I need to do something in the past two days and need to crawl some information from other people’s web pages. Finally, use htmlparser to parse html.
Just look at it from the code:
First of all, you need to note that the import package is: the package below import org.htmlparser
The code copy is as follows:
List<Mp3> mp3List = new ArrayList<Mp3>();
try{
Parser parser = new Parser(htmlStr);//Initialize Parser, here you should pay attention to the import package as org.htmlparser. There are many parameters here. I wrote this place to get the good html text in advance. You can also pass in URl objects
parser.setEncoding("utf-8");//Set the encoding machine
AndFilter filter =
new AndFilter(
new TagNameFilter("div"),
new HasAttributeFilter("id","songListWrapper")

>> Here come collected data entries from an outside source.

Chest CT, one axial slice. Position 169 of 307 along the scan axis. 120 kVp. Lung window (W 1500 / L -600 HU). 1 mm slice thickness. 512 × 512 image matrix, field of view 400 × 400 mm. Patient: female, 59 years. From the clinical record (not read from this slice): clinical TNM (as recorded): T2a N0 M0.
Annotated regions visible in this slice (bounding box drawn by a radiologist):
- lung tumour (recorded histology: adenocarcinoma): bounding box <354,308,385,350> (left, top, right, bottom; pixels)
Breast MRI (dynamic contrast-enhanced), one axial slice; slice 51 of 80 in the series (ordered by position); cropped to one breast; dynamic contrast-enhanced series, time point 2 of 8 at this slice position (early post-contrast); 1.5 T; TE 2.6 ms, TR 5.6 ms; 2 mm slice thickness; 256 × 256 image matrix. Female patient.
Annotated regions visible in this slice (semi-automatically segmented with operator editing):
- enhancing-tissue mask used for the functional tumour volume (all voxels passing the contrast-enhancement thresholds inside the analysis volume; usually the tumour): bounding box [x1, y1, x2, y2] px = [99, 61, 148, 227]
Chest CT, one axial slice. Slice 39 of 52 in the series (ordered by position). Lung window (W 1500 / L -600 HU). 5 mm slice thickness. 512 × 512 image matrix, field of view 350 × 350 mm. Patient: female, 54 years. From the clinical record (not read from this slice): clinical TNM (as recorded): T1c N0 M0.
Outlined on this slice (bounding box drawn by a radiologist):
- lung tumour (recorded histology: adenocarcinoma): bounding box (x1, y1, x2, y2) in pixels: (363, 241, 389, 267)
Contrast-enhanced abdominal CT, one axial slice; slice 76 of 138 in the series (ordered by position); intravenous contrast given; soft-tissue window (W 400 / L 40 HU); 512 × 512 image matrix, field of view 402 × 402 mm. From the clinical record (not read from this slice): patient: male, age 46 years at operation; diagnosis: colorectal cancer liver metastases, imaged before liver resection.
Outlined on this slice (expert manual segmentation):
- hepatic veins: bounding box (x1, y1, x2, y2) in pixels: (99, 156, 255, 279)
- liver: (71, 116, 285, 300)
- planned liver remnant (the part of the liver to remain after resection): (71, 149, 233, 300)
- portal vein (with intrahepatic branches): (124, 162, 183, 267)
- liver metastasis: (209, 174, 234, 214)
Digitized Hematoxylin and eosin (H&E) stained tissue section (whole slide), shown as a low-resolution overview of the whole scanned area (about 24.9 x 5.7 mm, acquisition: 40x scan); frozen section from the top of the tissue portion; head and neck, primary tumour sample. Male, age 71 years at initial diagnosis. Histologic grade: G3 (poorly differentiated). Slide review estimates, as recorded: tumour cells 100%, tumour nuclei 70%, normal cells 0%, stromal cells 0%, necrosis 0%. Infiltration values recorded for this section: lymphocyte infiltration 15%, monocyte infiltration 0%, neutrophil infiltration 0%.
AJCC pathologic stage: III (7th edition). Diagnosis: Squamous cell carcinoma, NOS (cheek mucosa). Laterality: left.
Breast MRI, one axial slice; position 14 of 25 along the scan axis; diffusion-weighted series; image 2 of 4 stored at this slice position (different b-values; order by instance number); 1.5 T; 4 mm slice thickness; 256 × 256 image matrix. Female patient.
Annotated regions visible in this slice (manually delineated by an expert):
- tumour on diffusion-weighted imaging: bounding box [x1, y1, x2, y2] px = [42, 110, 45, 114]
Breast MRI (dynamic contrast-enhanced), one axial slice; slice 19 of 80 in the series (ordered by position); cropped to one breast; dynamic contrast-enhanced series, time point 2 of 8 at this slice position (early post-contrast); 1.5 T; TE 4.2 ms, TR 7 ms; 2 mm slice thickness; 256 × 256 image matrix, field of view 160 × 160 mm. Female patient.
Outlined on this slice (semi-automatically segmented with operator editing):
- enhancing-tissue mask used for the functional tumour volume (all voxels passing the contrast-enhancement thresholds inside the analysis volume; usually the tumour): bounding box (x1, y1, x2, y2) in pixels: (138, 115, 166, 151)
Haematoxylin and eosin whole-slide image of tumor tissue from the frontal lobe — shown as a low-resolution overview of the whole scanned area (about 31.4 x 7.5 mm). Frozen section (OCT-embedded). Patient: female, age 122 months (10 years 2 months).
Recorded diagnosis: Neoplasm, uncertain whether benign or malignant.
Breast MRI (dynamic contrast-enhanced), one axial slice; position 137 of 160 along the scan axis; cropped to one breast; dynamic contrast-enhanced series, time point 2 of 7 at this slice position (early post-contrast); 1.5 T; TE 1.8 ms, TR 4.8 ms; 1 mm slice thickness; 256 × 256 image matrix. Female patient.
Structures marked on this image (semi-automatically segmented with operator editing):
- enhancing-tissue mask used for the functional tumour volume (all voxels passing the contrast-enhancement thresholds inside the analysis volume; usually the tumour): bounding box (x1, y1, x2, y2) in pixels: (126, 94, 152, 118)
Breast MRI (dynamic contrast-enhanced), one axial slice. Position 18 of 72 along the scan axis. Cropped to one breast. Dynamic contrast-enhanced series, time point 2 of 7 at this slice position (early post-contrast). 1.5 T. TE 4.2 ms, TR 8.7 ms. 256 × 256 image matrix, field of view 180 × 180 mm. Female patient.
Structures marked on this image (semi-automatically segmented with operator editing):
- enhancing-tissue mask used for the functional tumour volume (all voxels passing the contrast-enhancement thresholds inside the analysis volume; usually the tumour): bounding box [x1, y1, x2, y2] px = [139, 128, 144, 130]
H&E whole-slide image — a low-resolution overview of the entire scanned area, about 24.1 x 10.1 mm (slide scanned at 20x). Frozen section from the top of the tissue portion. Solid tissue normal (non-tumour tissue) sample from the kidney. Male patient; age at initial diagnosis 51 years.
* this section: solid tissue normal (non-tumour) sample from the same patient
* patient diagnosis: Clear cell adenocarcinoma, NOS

);// Find the div through filter and the id of the div is songListWrapper
NodeList nodes = parser.parse(filter);//Get nodes through filter
Node node = nodes.elementAt(0);
NodeList nodesChild = node.getChildren();
Node[] nodesArr = nodesChild.toNodeArray();
NodeList nodesChild2 = nodesArr[1].getChildren();
Node[] nodesArr2 = nodesChild2.toNodeArray();
Node nodeul = nodesArr2[1];
Node[] nodesli = nodeul.getChildren().toNodeArray();// parse out nodesli as desired
for(int i=2;i<nodesli.length;i++){
//System.out.println(nodesli[i].toHtml());
Node tempNode = nodesli[i];
TagNode tagNode = new TagNode();//Get attributes through TagNode. Only by converting Node to TagNode can you get the attributes of a certain tag
tagNode.setText(tempNode.toHtml());
String claStr = tagNode.getAttribute("class");//claStr is bb-dotimg clearfix song-item-hook { 'songItem': { 'sid': '113275822', 'sname': 'My requirements are not high ', 'author': 'Huang Bo' } }
claStr = claStr.replaceAll(" ", "");
if(claStr.indexOf("//?")==-1){
Pattern pattern = Pattern.compile("[//s//wa-z//-]+//{'songItem'://{'sid':'([//d]+)','sname' :'([//s//S]*)','author':'([//s//S]*)'//}//}");
Matcher matcher = pattern.matcher(claStr);
if(matcher.find()){
Mp3 mp3 = new Mp3();
mp3.setSid(matcher.group(1));
mp3.setSname(matcher.group(2));
mp3.setAuthor(matcher.group(3));
mp3List.add(mp3);
//for(int j=1;j<=matcher.groupCount();j++){
//System.out.print(" "+j+"--->"+matcher.group(j));
//}
}
}
//System.out.println(matcher.find());
}
}catch(Exception e){
e.printStackTrace();
}
The above is something I analyzed in the project. It is relatively simple to use and easy to get started.
/////claStr is bb-dotimg clearfix song-item-hook { 'songItem': { 'sid': '113275822', 'sname': 'My requirements are not high', 'author': 'Huang Bo
It is the content parsed from the web page.